Answer these from the article below on African civil society groups and climate change, one per line:
(a) Which organization does Dr Mithika Mwenda lead as Executive Director?
(b) In which city and country was the conference held?
(c) On what date did the meeting begin?

#### Extracted text ####

A group of African Civil Society Organisations (CSOs) on Wednesday called on the international community to treat climate change as an emergency in the same way as COVID-19 pandemic.

Dr Mithika Mwenda, Executive Director, the Pan-African Climate Justice Alliance (PACJA), stated this during a 7-Day conference in Abuja, Nigeria.

The aim of the meeting, which began on July 12, was to deliberate on the effects of climate change and strategies to mitigate its impacts on Africa’s vulnerable communities.

Mwenda said climate change was more devastating than COVID-19 and should be treated with all urgency as COVID-19, adding that it required governments to keep the public informed in the same way they did during the pandemic.

He said that in spite of the declaration and promises by the international community to help Africans mitigate the impact of climate crisis on vulnerable communities it had not responded to African needs.

The director noted that climate crisis was a crisis of numerous injustices to the people of Africa.

“When COVID-19 broke out, within a short time, the industrial countries mobilised trillions and trillions of dollars to address it because their citizens were affected.

“Before now they have been saying there is no money. The question now is: where did the money they are using to address COVID-19 come from?

#### Given data ####

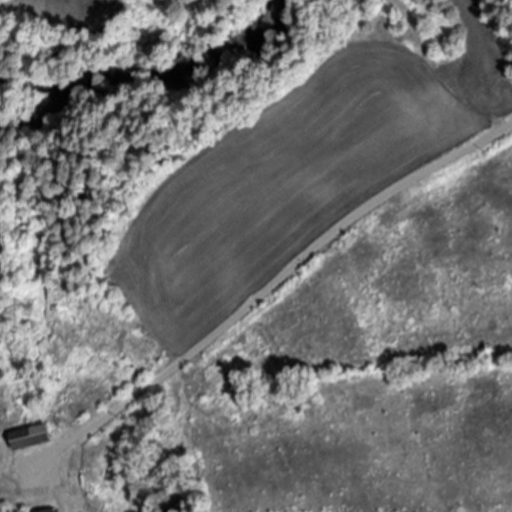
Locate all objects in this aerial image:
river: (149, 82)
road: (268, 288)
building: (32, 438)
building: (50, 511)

####
#### Given data ####

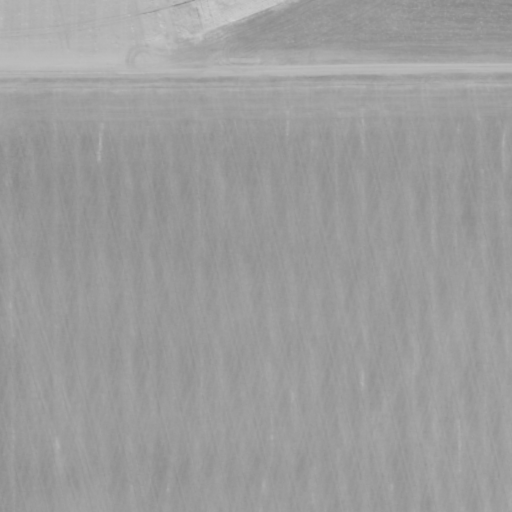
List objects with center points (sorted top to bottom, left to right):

####

Answer space:
(a) The Pan-African Climate Justice Alliance (PACJA)
(b) Abuja, Nigeria
(c) July 12